‘Our songs crop up in strange places,’ said Eddie Phillips, lead guitarist with The Creation, who briefly rubbed shoulders with The Who, Small Faces and The Kinks in the mid-1960s. He wasn’t kidding.
You may have heard them at the movies, in the Sex Pistols film The Filth And The Fury or in Wes Anderson’s Rushmore; on pop radio, notably a cheesy disco-lite cover version by Boney M; in an advert for Audi cars; and on the Royal Albert Hall stage 25 years after the band split up.
Today, if you’re watching the fourth series of the wonderful Great Pottery Throw Down on Channel 4, you will hear one particular Creation track which has featured in every episode since the second series aired on the BBC in 2017.
Making Time is effectively the programme’s theme tune, the opening burst of stabbing, staccato guitar and rumbling drums making its entrance early in each hour-long wallow in ceramic splendour and sloppiness from the Gladstone Pottery Museum in Stoke-on-Trent.
If one had to categorise the song it would probably be as Mod Rock, nestling alongside early Who singles I Can’t Explain (the Throw Down’s signature tune for series one) and Anyway, Anyhow, Anywhere, and The Kinks’ You Really Got Me and All Day And All Of The Night.

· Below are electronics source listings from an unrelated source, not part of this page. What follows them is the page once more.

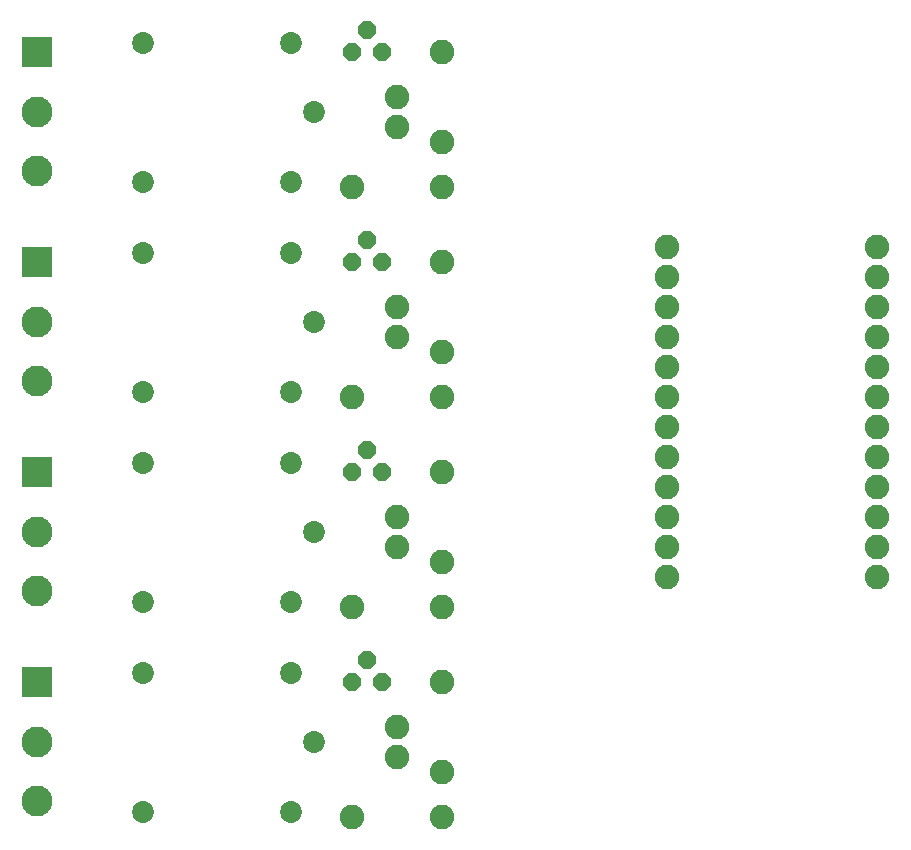
<source format=gbs>
G75*
G70*
%OFA0B0*%
%FSLAX24Y24*%
%IPPOS*%
%LPD*%
%AMOC8*
5,1,8,0,0,1.08239X$1,22.5*
%
%ADD10C,0.0820*%
%ADD11C,0.0730*%
%ADD12R,0.1030X0.1030*%
%ADD13C,0.1030*%
%ADD14OC8,0.0600*%
D10*
X012600Y001760D03*
X014100Y003760D03*
X014100Y004760D03*
X015600Y003260D03*
X015600Y001760D03*
X015600Y006260D03*
X015600Y008760D03*
X015600Y010260D03*
X014100Y010760D03*
X014100Y011760D03*
X015600Y013260D03*
X015600Y015760D03*
X015600Y017260D03*
X014100Y017760D03*
X014100Y018760D03*
X015600Y020260D03*
X015600Y022760D03*
X015600Y024260D03*
X014100Y024760D03*
X014100Y025760D03*
X015600Y027260D03*
X012600Y022760D03*
X012600Y015760D03*
X012600Y008760D03*
X023100Y009760D03*
X023100Y010760D03*
X023100Y011760D03*
X023100Y012760D03*
X023100Y013760D03*
X023100Y014760D03*
X023100Y015760D03*
X023100Y016760D03*
X023100Y017760D03*
X023100Y018760D03*
X023100Y019760D03*
X023100Y020760D03*
X030100Y020760D03*
X030100Y019760D03*
X030100Y018760D03*
X030100Y017760D03*
X030100Y016760D03*
X030100Y015760D03*
X030100Y014760D03*
X030100Y013760D03*
X030100Y012760D03*
X030100Y011760D03*
X030100Y010760D03*
X030100Y009760D03*
D11*
X011338Y011260D03*
X010570Y013573D03*
X010570Y015947D03*
X011338Y018260D03*
X010570Y020573D03*
X010570Y022947D03*
X011338Y025260D03*
X010570Y027573D03*
X005630Y027573D03*
X005630Y022947D03*
X005630Y020573D03*
X005630Y015947D03*
X005630Y013573D03*
X005630Y008947D03*
X005630Y006573D03*
X005630Y001947D03*
X010570Y001947D03*
X011338Y004260D03*
X010570Y006573D03*
X010570Y008947D03*
D12*
X002100Y006260D03*
X002100Y013260D03*
X002100Y020260D03*
X002100Y027260D03*
D13*
X002100Y002323D03*
X002100Y004291D03*
X002100Y009323D03*
X002100Y011291D03*
X002100Y016323D03*
X002100Y018291D03*
X002100Y023323D03*
X002100Y025291D03*
D14*
X012600Y027260D03*
X013100Y028010D03*
X013600Y027260D03*
X013100Y021010D03*
X012600Y020260D03*
X013600Y020260D03*
X013100Y014010D03*
X012600Y013260D03*
X013600Y013260D03*
X013100Y007010D03*
X012600Y006260D03*
X013600Y006260D03*
M02*

</source>
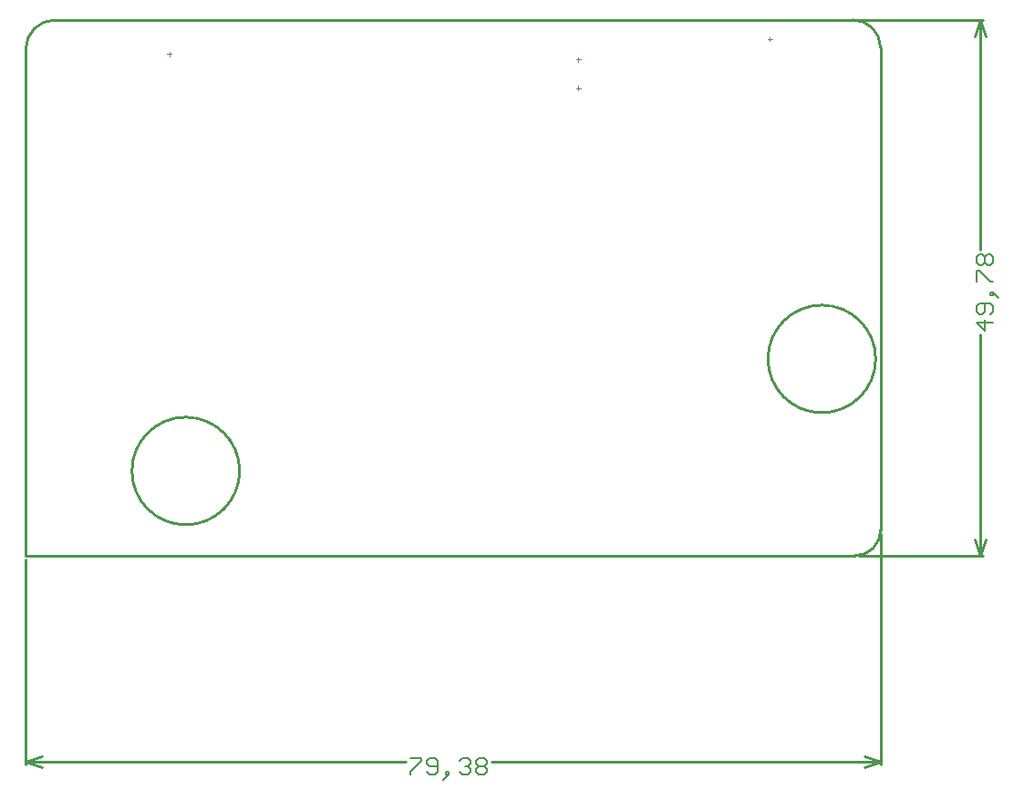
<source format=gm1>
%FSLAX42Y42*%
%MOMM*%
G71*
G01*
G75*
G04 Layer_Color=16711935*
%ADD10C,0.30*%
%ADD11C,1.30*%
%ADD12R,0.90X1.55*%
%ADD13R,1.55X0.90*%
%ADD14R,1.50X1.50*%
%ADD15O,2.40X0.35*%
%ADD16R,1.00X1.70*%
%ADD17R,1.70X1.00*%
%ADD18R,2.10X1.40*%
%ADD19O,1.75X0.55*%
%ADD20O,0.55X1.75*%
%ADD21R,2.35X0.50*%
%ADD22R,2.50X2.35*%
%ADD23R,1.50X1.50*%
%ADD24C,6.50*%
%ADD25C,1.50*%
%ADD26R,1.57X1.57*%
%ADD27C,1.57*%
%ADD28R,1.57X1.57*%
%ADD29C,2.50*%
%ADD30R,2.50X2.50*%
%ADD31R,1.30X1.30*%
%ADD32C,1.30*%
%ADD33R,2.50X2.50*%
%ADD34C,1.40*%
%ADD35R,2.50X1.80*%
%ADD36O,2.50X1.80*%
%ADD37C,1.27*%
%ADD38C,0.80*%
%ADD39C,0.25*%
%ADD40C,0.60*%
%ADD41C,0.25*%
%ADD42C,0.15*%
%ADD43C,0.20*%
%ADD44C,0.30*%
%ADD45R,1.90X0.80*%
%ADD46R,1.10X1.75*%
%ADD47R,1.75X1.10*%
%ADD48R,1.70X1.70*%
%ADD49O,2.60X0.55*%
%ADD50R,1.20X1.90*%
%ADD51R,1.90X1.20*%
%ADD52R,2.30X1.60*%
%ADD53O,1.95X0.75*%
%ADD54O,0.75X1.95*%
%ADD55R,2.55X0.70*%
%ADD56R,2.70X2.55*%
%ADD57R,1.70X1.70*%
%ADD58C,6.70*%
%ADD59C,1.70*%
%ADD60R,1.78X1.78*%
%ADD61C,1.78*%
%ADD62R,1.78X1.78*%
%ADD63C,2.70*%
%ADD64R,2.70X2.70*%
%ADD65R,1.50X1.50*%
%ADD66C,1.50*%
%ADD67R,2.70X2.70*%
%ADD68C,1.60*%
%ADD69R,2.70X2.00*%
%ADD70O,2.70X2.00*%
%ADD71C,1.47*%
%ADD72C,0.10*%
%ADD73C,0.15*%
D41*
X13479Y9411D02*
G03*
X13479Y9411I-500J0D01*
G01*
X19385Y10452D02*
G03*
X19385Y10452I-500J0D01*
G01*
X19193Y8623D02*
G03*
X19431Y8861I0J238D01*
G01*
Y13343D02*
G03*
X19172Y13602I-259J0D01*
G01*
X11766D02*
G03*
X11493Y13329I0J-273D01*
G01*
X19431Y6680D02*
Y8823D01*
X11493Y6680D02*
Y8585D01*
X15818Y6706D02*
X19431D01*
X11493D02*
X15025D01*
X19279Y6756D02*
X19431Y6706D01*
X19279Y6655D02*
X19431Y6706D01*
X11493D02*
X11646Y6655D01*
X11493Y6706D02*
X11646Y6756D01*
X19210Y13602D02*
X20384D01*
X19231Y8623D02*
X20384D01*
X20358Y11468D02*
Y13602D01*
Y8623D02*
Y10676D01*
X20307Y13449D02*
X20358Y13602D01*
X20409Y13449D01*
X20358Y8623D02*
X20409Y8776D01*
X20307D02*
X20358Y8623D01*
X11493D02*
X19193D01*
X19431Y8861D02*
Y13343D01*
X11766Y13602D02*
X19172D01*
X11493Y8623D02*
Y13329D01*
D72*
X18402Y13404D02*
Y13444D01*
X18382Y13424D02*
X18422D01*
X16624Y13213D02*
Y13253D01*
X16604Y13233D02*
X16644D01*
X16624Y12947D02*
Y12987D01*
X16604Y12967D02*
X16644D01*
X12807Y13284D02*
X12847D01*
X12827Y13264D02*
Y13304D01*
D73*
X15066Y6741D02*
X15168D01*
Y6716D01*
X15066Y6614D01*
Y6589D01*
X15218Y6614D02*
X15244Y6589D01*
X15295D01*
X15320Y6614D01*
Y6716D01*
X15295Y6741D01*
X15244D01*
X15218Y6716D01*
Y6690D01*
X15244Y6665D01*
X15320D01*
X15396Y6563D02*
X15422Y6589D01*
Y6614D01*
X15396D01*
Y6589D01*
X15422D01*
X15396Y6563D01*
X15371Y6538D01*
X15523Y6716D02*
X15549Y6741D01*
X15599D01*
X15625Y6716D01*
Y6690D01*
X15599Y6665D01*
X15574D01*
X15599D01*
X15625Y6640D01*
Y6614D01*
X15599Y6589D01*
X15549D01*
X15523Y6614D01*
X15676Y6716D02*
X15701Y6741D01*
X15752D01*
X15777Y6716D01*
Y6690D01*
X15752Y6665D01*
X15777Y6640D01*
Y6614D01*
X15752Y6589D01*
X15701D01*
X15676Y6614D01*
Y6640D01*
X15701Y6665D01*
X15676Y6690D01*
Y6716D01*
X15701Y6665D02*
X15752D01*
X20475Y10793D02*
X20323D01*
X20399Y10716D01*
Y10818D01*
X20450Y10869D02*
X20475Y10894D01*
Y10945D01*
X20450Y10970D01*
X20348D01*
X20323Y10945D01*
Y10894D01*
X20348Y10869D01*
X20373D01*
X20399Y10894D01*
Y10970D01*
X20500Y11046D02*
X20475Y11072D01*
X20450D01*
Y11046D01*
X20475D01*
Y11072D01*
X20500Y11046D01*
X20526Y11021D01*
X20323Y11173D02*
Y11275D01*
X20348D01*
X20450Y11173D01*
X20475D01*
X20348Y11326D02*
X20323Y11351D01*
Y11402D01*
X20348Y11427D01*
X20373D01*
X20399Y11402D01*
X20424Y11427D01*
X20450D01*
X20475Y11402D01*
Y11351D01*
X20450Y11326D01*
X20424D01*
X20399Y11351D01*
X20373Y11326D01*
X20348D01*
X20399Y11351D02*
Y11402D01*
M02*

</source>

Yet the word Mod, in the context of The Creation, has nothing to do with swarms of identically attired lads on scooters à la Quadrophenia or girls with cropped hair dancing round their handbags to Motown.

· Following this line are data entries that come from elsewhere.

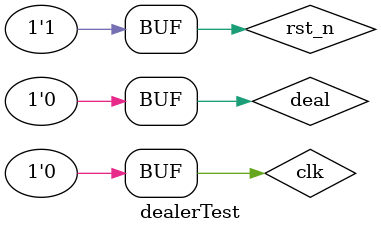
<source format=v>
`timescale 1ns / 1ps


module dealerTest;

	// Inputs
	reg deal;
	reg clk;
	reg rst_n;

	// Outputs
	wire [3:0] card;
	wire dealt;

	// Instantiate the Unit Under Test (UUT)
	dealer uut (
		.deal(deal), 
		.clk(clk), 
		.rst_n(rst_n), 
		.card(card), 
		.dealt(dealt)
	);

	initial begin
		// Initialize Inputs
		deal = 0;
		clk = 0;
		rst_n = 0;

		// Wait 100 ns for global reset to finish
		#100;
        
		// Add stimulus here
		rst_n = 1;
		repeat(32)
			#1 clk = ~clk;
			deal = 1'b1;
		repeat(32)
			#1 clk = ~clk; 
			deal = 1'b0;
		repeat(32)
			#1 clk = ~clk;
			deal = 1'b1;
		repeat(32)
			#1 clk = ~clk;
			deal = 1'b0;
		repeat(32)
			#1 clk = ~clk;
			deal = 1'b1;
		repeat(32)
			#1 clk = ~clk;
			deal = 1'b0;
		repeat(32)
			#1 clk = ~clk;
			deal = 1'b1;
		repeat(32)
			#1 clk = ~clk;
			deal = 1'b0;
	end
      
endmodule


</source>
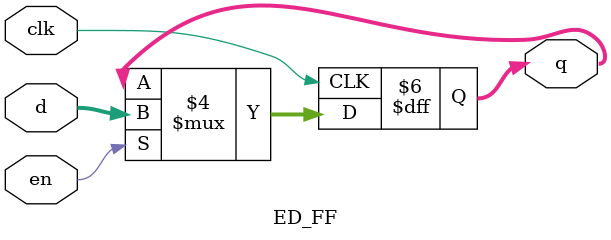
<source format=v>
module ED_FF#(parameter w = 16)(
 input clk, en,
 input [w-1:0] d,
 output reg[w-1:0]  q
 );
 always@(posedge clk) begin
   if(en == 1)
    q = d;
   else
    q = q;
   end
endmodule

</source>
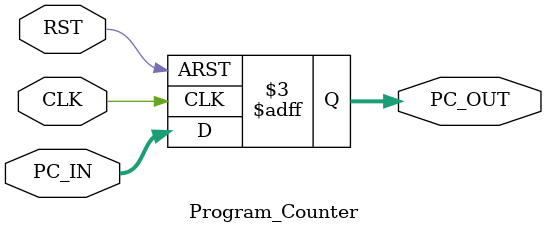
<source format=v>


// File Name: Program Counter.V

// Description: updating the pc with every clk

// Author: Omar Hossam El Din

//----------------------------------------------------------------------


module Program_Counter #(
  
//-----------------------------------------------------------------------
//                    Parameters Decleration   
//-----------------------------------------------------------------------

parameter PC_WIDTH = 32              //initialize a parameter variable with value 32

)

(
//-----------------------------------------------------------------------
//                        Port Decleration   
//-----------------------------------------------------------------------

input  wire  [PC_WIDTH-1:0]  PC_IN,
input  wire                  RST,
input  wire                  CLK,
output reg   [PC_WIDTH-1:0]  PC_OUT
);
  
  
  always@(posedge CLK or negedge RST)
  
  begin 
    if(!RST)
      
     PC_OUT <= 'b0 ;
     
   else 
     
     PC_OUT <= PC_IN ;
     
    end
  
  
endmodule
</source>
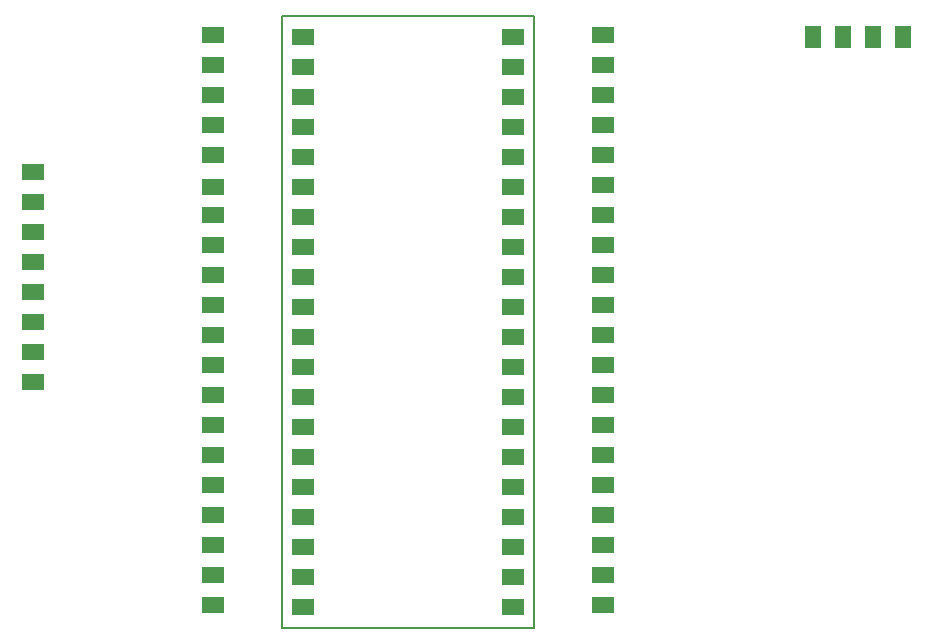
<source format=gbr>
G04 DesignSpark PCB Gerber Version 11.0 Build 5877*
%FSLAX35Y35*%
%MOIN*%
%ADD24R,0.05500X0.07500*%
%ADD10C,0.00500*%
%ADD23R,0.07500X0.05500*%
X0Y0D02*
D02*
D10*
X212250Y227250D02*
Y23250D01*
X128250D01*
Y227250D01*
X212250D01*
D02*
D23*
X45250Y105250D03*
Y115250D03*
Y125250D03*
Y135250D03*
Y145250D03*
Y155250D03*
Y165250D03*
Y175250D03*
X105250Y30750D03*
Y40750D03*
Y50750D03*
Y60750D03*
Y70750D03*
Y80750D03*
Y90750D03*
Y100750D03*
Y110750D03*
Y120750D03*
Y130750D03*
Y140750D03*
Y150750D03*
Y160750D03*
Y170250D03*
Y180750D03*
Y190750D03*
Y200750D03*
Y210750D03*
Y220750D03*
X135250Y30250D03*
Y40250D03*
Y50250D03*
Y60250D03*
Y70250D03*
Y80250D03*
Y90250D03*
Y100250D03*
Y110250D03*
Y120250D03*
Y130250D03*
Y140250D03*
Y150250D03*
Y160250D03*
Y170250D03*
Y180250D03*
Y190250D03*
Y200250D03*
Y210250D03*
Y220250D03*
X205250Y30250D03*
Y40250D03*
Y50250D03*
Y60250D03*
Y70250D03*
Y80250D03*
Y90250D03*
Y100250D03*
Y110250D03*
Y120250D03*
Y130250D03*
Y140250D03*
Y150250D03*
Y160250D03*
Y170250D03*
Y180250D03*
Y190250D03*
Y200250D03*
Y210250D03*
Y220250D03*
X235250Y30750D03*
Y40750D03*
Y50750D03*
Y60750D03*
Y70750D03*
Y80750D03*
Y90750D03*
Y100750D03*
Y110750D03*
Y120750D03*
Y130750D03*
Y140750D03*
Y150750D03*
Y160750D03*
Y170750D03*
Y180750D03*
Y190750D03*
Y200750D03*
Y210750D03*
Y220750D03*
D02*
D24*
X305250Y220250D03*
X315250D03*
X325250D03*
X335250D03*
X0Y0D02*
M02*

</source>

When the group first formed, changing their name from the Mark Four in 1965, the sub-culture was still about flamboyance, inventiveness, looking forward and seeking ways to express difference from the older generation. The Creation were experimentalists, incorporating elements of Psych Pop and Pop Art into their records and gigs.
Making Time came out as a single in June 1966, shortly before Bob Dylan’s extraordinary double album Blonde On Blonde and The Beatles’ great leap forward, Revolver. Written by Eddie Phillips with the late Creation singer Kenny Pickett, it was produced by Shel Talmy, whose credits include My Generation, Waterloo Sunset and The Easybeats’ epochal Friday On My Mind, and released on the American’s Planet label.
It has been claimed the song is about the drudgery of working in a clock factory. That seems too literal an interpretation of the title. The short, sharp phrases that comprise its lyric do not, to these ears, amount to an exposition of the repetitive misery of the nine to five.
From the start, Pickett’s style is to attack the words:
For people to believe in
The concluding verse underlines a sense of youthful disaffection that countless singers down the decades, from Johnny Rotten to Liam Gallagher, have attempted to channel:
Take your pick
Makes you sick
Seeking new advances
In between, the chorus finds Pickett asking plaintively: ‘Why do we have to carry on? Always singing the same old song.’ This could indeed be a reference to the daily grind of the workplace. Music While You Work on the BBC Home Service still had 14 months of its 17-year run to go when Making Time appeared.
For me, however, the subject matter is secondary to the dynamic mood of the record, for which Phillips’s guitar work is largely responsible. Now 75, he once described The Creation’s music as ‘red with purple flashes’. Listen to his primal guitar solo and it makes sense.
What makes it stand out from a million other instrumental breaks is that Phillips was playing his cherry red Gibson 335 with a violin bow. Jimmy Page did the same with The Yardbirds and Led Zeppelin but The Creation’s guitar maestro got there first.
Phillips also used the raw sound of feedback and distortion in a way that perhaps only Link Wray and Pete Townshend were doing (The Who’s record label, Brunswick, initially rejected Anyway, Anyhow, Anywhere, assuming it was a faulty pressing).
While he sawed away at his guitar during the break in Making Time, creating a long ‘sustain’ in the pre-fuzzbox era, Pickett sprayed paint on a canvas at the back of the stage. As the song ended, Phillips threw his bow at his partner’s masterpiece like a spear.
The fusion of sound and vision won an army of fans, but in West Germany rather than in the UK, where it peaked at No49. The follow-up, Painter Man, reached No36 here and No8 in Germany, only to become a huge Europe-wide hit for Boney M in 1979.
Phillips left The Creation in 1967, to be replaced by future Rolling Stone Ronnie Wood. He worked with PP Arnold and drove buses before The Creation reconvened in 1993, playing the 10th anniversary concert for the record label which took their name at the Albert Hall.
Like the song says, Making Time is the sound of a group ‘seeking new advances’. Why it was chosen for The Great Pottery Throw Down – a cosy, gentle celebration of the pre-industrial craft of moulding beauty out of clay – is a mystery. But a thrilling, red-with-purple-flashes mystery for all that.